Quando se refere ao garimpo, o sociólogo destaca que os trabalhadores são colocados em situações insalubres. “A atividade causa danos ao meio ambiente e expõe ao risco aqueles trabalhadores. Eles não são os donos da balsa. Quem está financiando a balsa são os amigos dos donos do poder”, comenta.
Luiz Antônio se refere às dragas maiores que contratam garimpeiros e contam até com um ‘setor’ de cozinha e chegam a custar mais de R$ 1 milhão, mas há também outro tipo de exploração praticada pelos próprios ribeirinhos em balsas menores, flutuantes ou fixadas à margem do rio Madeira.
Baixa ocupação
Segundo o Atlas do Desenvolvimento Humano do Brasil de 2010, mais ‘recente’ levantamento por municípios, Humaitá possuía um IDH de 0,605, considerado na média. O IDH educação, porém, era de 0,451, classificado como muito baixo.
O Censo de 2022 registrou uma população de 57.473 pessoas no município. Naquele ano, somente 8,97% da população era classificada como ocupada (com trabalho formal ou informal), cerca de 5.156 pessoas. Menos da metade dos habitantes da cidade (48,2%) recebia menos da metade de um salário mínimo, à época, em R$ 1.212,00.
Por outro lado, o que pode reforçar a desigualdade econômica no município, Humaitá acumulou um Produto Interno Bruto (PIB) per capita de R$ 698 mil em 2019, o oitavo maior entre os municípios do Amazonas. Os dados foram divulgados pela Secretaria de Desenvolvimento Econômico do Estado.
Município é o quinto em queimadas
Para além do garimpo, Humaitá também se destaca entre os municípios com mais desmatamento e queimadas. O território está localizado no chamado Arco do Fogo, que concentra os maiores números de incêndios provocados na Amazônia. A principal explicação para o problema é a limpeza de terrenos para pastagem, segundo informou o Ibama nesta semana.
Só em 2024, foram 813 focos de queimadas no município, o colocando em quinto lugar entre aqueles com mais registros no Amazonas. Por causa dos incêndios, nesta quarta-feira, a cidade acumulava 241,1µg/m3 de material particulado no ar, número quase dez vezes maior que o ideal (25 µg/m3).

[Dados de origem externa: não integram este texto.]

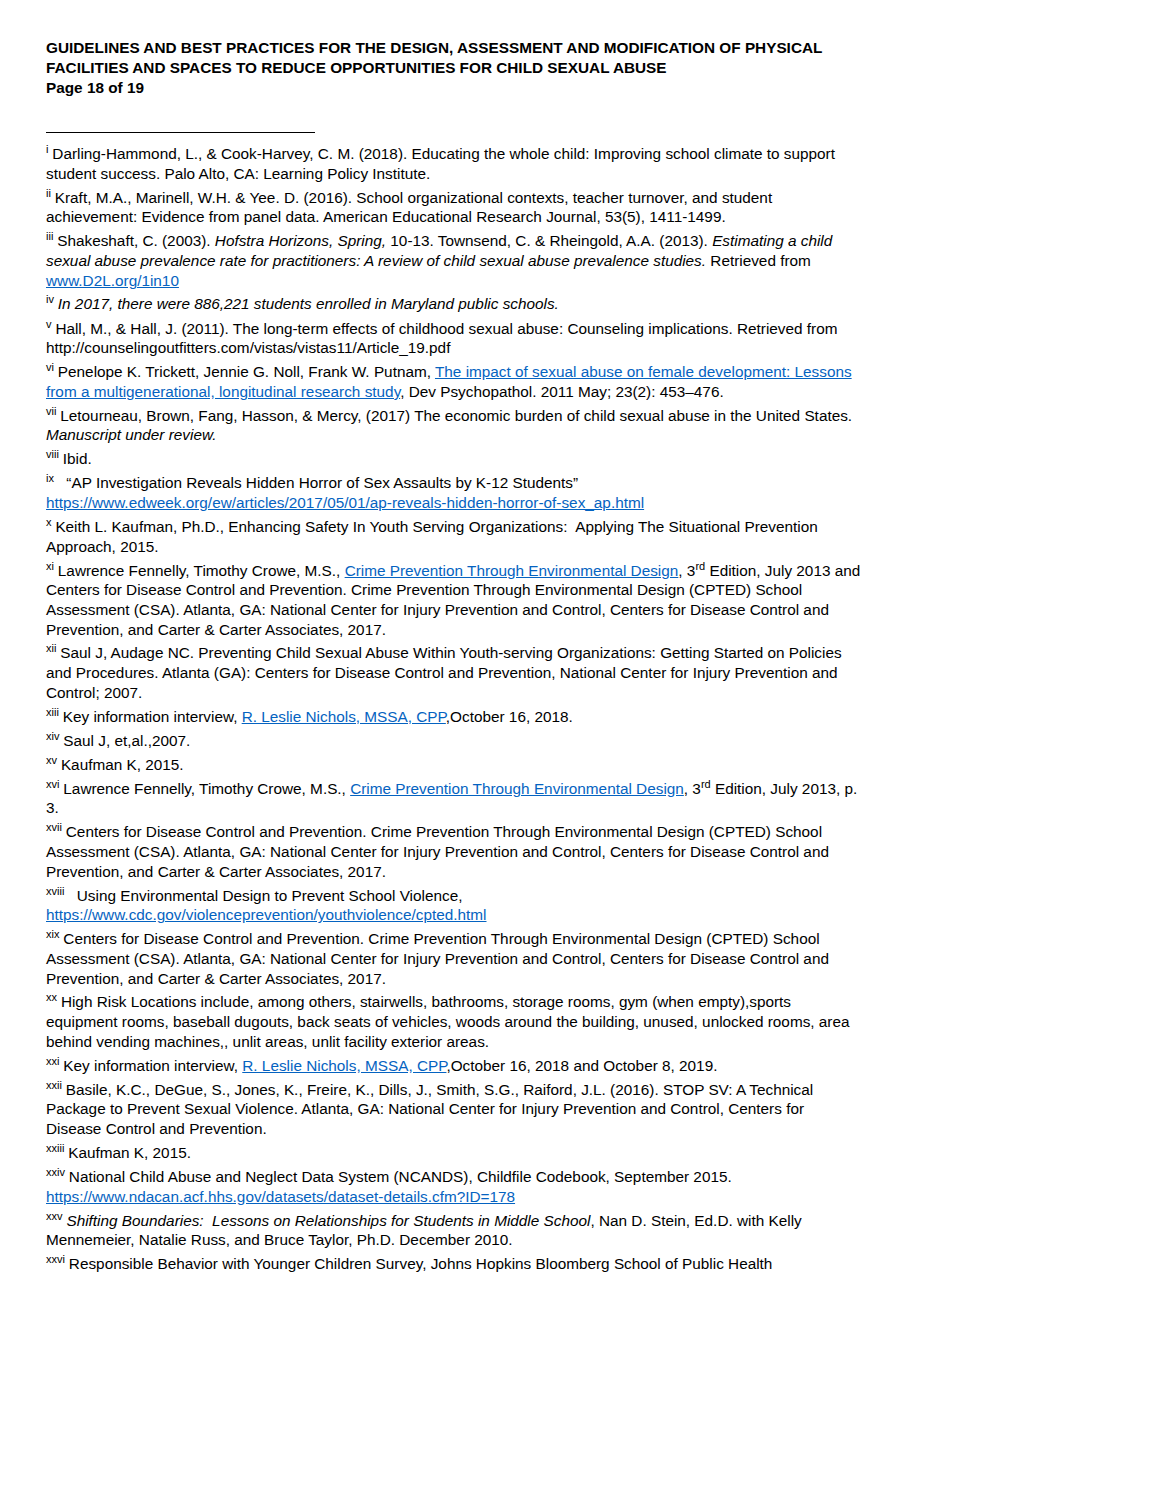GUIDELINES AND BEST PRACTICES FOR THE DESIGN, ASSESSMENT AND MODIFICATION OF PHYSICAL FACILITIES AND SPACES TO REDUCE OPPORTUNITIES FOR CHILD SEXUAL ABUSE
Page 18 of 19
i Darling-Hammond, L., & Cook-Harvey, C. M. (2018). Educating the whole child: Improving school climate to support student success. Palo Alto, CA: Learning Policy Institute.
ii Kraft, M.A., Marinell, W.H. & Yee. D. (2016). School organizational contexts, teacher turnover, and student achievement: Evidence from panel data. American Educational Research Journal, 53(5), 1411-1499.
iii Shakeshaft, C. (2003). Hofstra Horizons, Spring, 10-13. Townsend, C. & Rheingold, A.A. (2013). Estimating a child sexual abuse prevalence rate for practitioners: A review of child sexual abuse prevalence studies. Retrieved from www.D2L.org/1in10
iv In 2017, there were 886,221 students enrolled in Maryland public schools.
v Hall, M., & Hall, J. (2011). The long-term effects of childhood sexual abuse: Counseling implications. Retrieved from http://counselingoutfitters.com/vistas/vistas11/Article_19.pdf
vi Penelope K. Trickett, Jennie G. Noll, Frank W. Putnam, The impact of sexual abuse on female development: Lessons from a multigenerational, longitudinal research study, Dev Psychopathol. 2011 May; 23(2): 453–476.
vii Letourneau, Brown, Fang, Hasson, & Mercy, (2017) The economic burden of child sexual abuse in the United States. Manuscript under review.
viii Ibid.
ix “AP Investigation Reveals Hidden Horror of Sex Assaults by K-12 Students” https://www.edweek.org/ew/articles/2017/05/01/ap-reveals-hidden-horror-of-sex_ap.html
x Keith L. Kaufman, Ph.D., Enhancing Safety In Youth Serving Organizations: Applying The Situational Prevention Approach, 2015.
xi Lawrence Fennelly, Timothy Crowe, M.S., Crime Prevention Through Environmental Design, 3rd Edition, July 2013 and Centers for Disease Control and Prevention. Crime Prevention Through Environmental Design (CPTED) School Assessment (CSA). Atlanta, GA: National Center for Injury Prevention and Control, Centers for Disease Control and Prevention, and Carter & Carter Associates, 2017.
xii Saul J, Audage NC. Preventing Child Sexual Abuse Within Youth-serving Organizations: Getting Started on Policies and Procedures. Atlanta (GA): Centers for Disease Control and Prevention, National Center for Injury Prevention and Control; 2007.
xiii Key information interview, R. Leslie Nichols, MSSA, CPP,October 16, 2018.
xiv Saul J, et,al.,2007.
xv Kaufman K, 2015.
xvi Lawrence Fennelly, Timothy Crowe, M.S., Crime Prevention Through Environmental Design, 3rd Edition, July 2013, p. 3.
xvii Centers for Disease Control and Prevention. Crime Prevention Through Environmental Design (CPTED) School Assessment (CSA). Atlanta, GA: National Center for Injury Prevention and Control, Centers for Disease Control and Prevention, and Carter & Carter Associates, 2017.
xviii Using Environmental Design to Prevent School Violence, https://www.cdc.gov/violenceprevention/youthviolence/cpted.html
xix Centers for Disease Control and Prevention. Crime Prevention Through Environmental Design (CPTED) School Assessment (CSA). Atlanta, GA: National Center for Injury Prevention and Control, Centers for Disease Control and Prevention, and Carter & Carter Associates, 2017.
xx High Risk Locations include, among others, stairwells, bathrooms, storage rooms, gym (when empty),sports equipment rooms, baseball dugouts, back seats of vehicles, woods around the building, unused, unlocked rooms, area behind vending machines,, unlit areas, unlit facility exterior areas.
xxi Key information interview, R. Leslie Nichols, MSSA, CPP,October 16, 2018 and October 8, 2019.
xxii Basile, K.C., DeGue, S., Jones, K., Freire, K., Dills, J., Smith, S.G., Raiford, J.L. (2016). STOP SV: A Technical Package to Prevent Sexual Violence. Atlanta, GA: National Center for Injury Prevention and Control, Centers for Disease Control and Prevention.
xxiii Kaufman K, 2015.
xxiv National Child Abuse and Neglect Data System (NCANDS), Childfile Codebook, September 2015. https://www.ndacan.acf.hhs.gov/datasets/dataset-details.cfm?ID=178
xxv Shifting Boundaries: Lessons on Relationships for Students in Middle School, Nan D. Stein, Ed.D. with Kelly Mennemeier, Natalie Russ, and Bruce Taylor, Ph.D. December 2010.
xxvi Responsible Behavior with Younger Children Survey, Johns Hopkins Bloomberg School of Public Health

Humaitá também faz parte da lista de municípios considerados prioritários pelo governo brasileiro para o combate ao desmatamento e queimadas. Nesta semana, o presidente Lula (PT) anunciou que a gestão federal irá instalar uma base interfederativa entre o município e Porto Velho (RO) para facilitar o trabalho de agentes do Ibama e ICMBio na região.